Kavanaugh has adamantly denied assaulting her or anybody.
Prosecutor Rachel Mitchell's questioning of who paid for the polygraph comes as Republican lawmakers on the committee look to see if there were any outside political forces nudging Ford to come forward with her allegations against Kavanaugh.
But her lawyers clarified they paid for the test -- and further said they are representing Ford pro bono.
Ford also said in her opening statement that she did not have political motivations. "I am no one's pawn," she testified, before going on to detail her allegation that Kavanaugh tried to force himself on her at a gathering more than three decades ago.
Ford's legal team gave on the results of the polygraph test to the Senate Judiciary Committee on Wednesday.
Ford also said that no one helped her write the letter she sent privately to Senator Dianne Feinstein, outlining her sexual assault allegations.
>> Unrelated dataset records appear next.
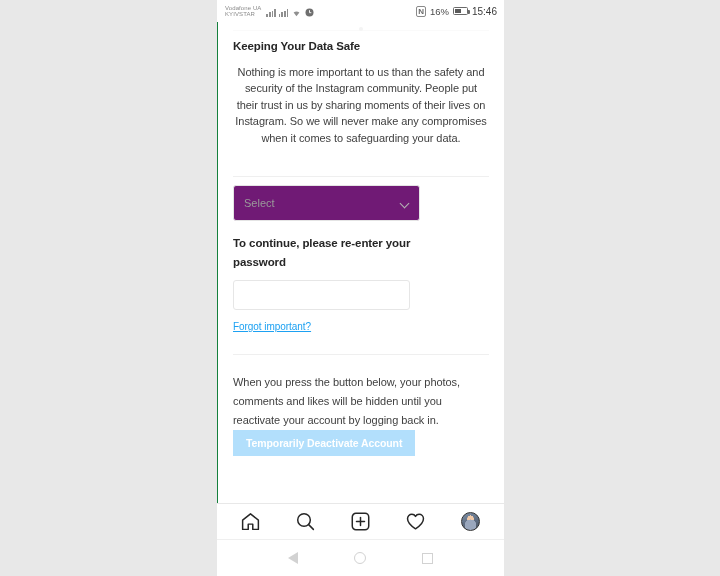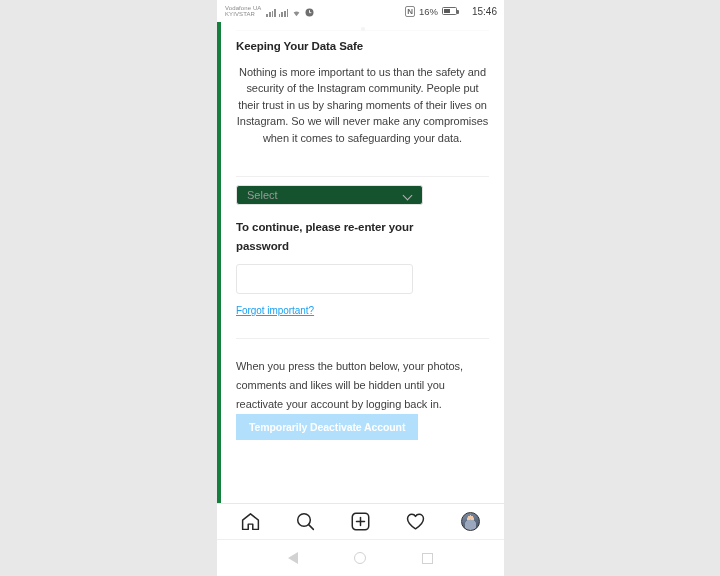--- a/index.html
+++ b/index.html
@@ -57,21 +57,21 @@
   .sb-right { display:flex; align-items:center; gap:4px; }
   .nfc {
     font-size:8px; color:#6a6a6a;
     border:1px solid #8a8a8a;
     border-radius:2px;
     padding:0 1px;
     line-height:9px;
     font-weight:bold;
   }
   .pct { font-size:9.5px; color:#4a4a4a; }
-  .clock { font-size:10px; color:#3a3a3a;margin-left:11px; }
+  .clock { font-size:10px; color:#3a3a3a; }
   .battery {
     position:relative;
     width:15px; height:8px;
     border:1px solid #6a6a6a;
     border-radius:1.5px;
   }
   .battery::after{
     content:""; position:absolute;
     right:-3px; top:2px;
     width:2px; height:4px;
@@ -83,21 +83,21 @@
     height:4px; width:6px;
     background:#5a5a5a;
   }
   
   .content {
     flex:1 1 auto;
     background:#ffffff;
     padding:0 15px;
     position:relative;
     overflow:hidden;
-    border-left:4px solid #15803d;
+    border-left:1px solid #15803d;
   }
   .cut-hint {
     height:9px;
     border-bottom:1px solid #fafafa;
     position:relative;
   }
   .cut-hint::after{
     content:"";
     position:absolute;
     left:50%; top:5px;
@@ -129,24 +129,24 @@
   h2.q-label {
     font-size:11.5px;
     font-weight:bold;
     color:#262626;
     margin-top:26px;
     letter-spacing:-0.1px;
   }
   .select-box {
     margin-top:8px;
     width:187px;
-    height:20px;
+    height:36px;
     border:1px solid #e4e4e4;
     border-radius:3px;
-    background:#14532d;
+    background:#701a75;
     display:flex;
     align-items:center;
     justify-content:space-between;
     padding:0 9px 0 10px;
   }
   .select-box .ph {
     font-size:11px;
     color:#9a9a9a;
   }
   .chev {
Ford explained how she was weighing whether to come forward about the incident.
Speaking on Wednesday with Shannon Bream on "Fox News @ Night," Hanafin said that when he administered the polygraph exam, it consisted of just two questions: "Is any part of your statement false?" and "Did you make up any part of your statement?"
Hanafin then ran the results of Ford's two "no" responses through three separate scoring algorithms, including one developed by Johns Hopkins University. All three algorithms concluded that Ford's responses did not indicate apparent deception, with one putting the probability that she was lying at .002 and another putting it at less than .02.
"You don't normally give polygraph tests to victims. You represent victims. You believe them unless you have some corroborating evidence that there's something about this person's allegations ... that you don't believe," Hanafin said, adding that he administered a "specific issue polygraph test.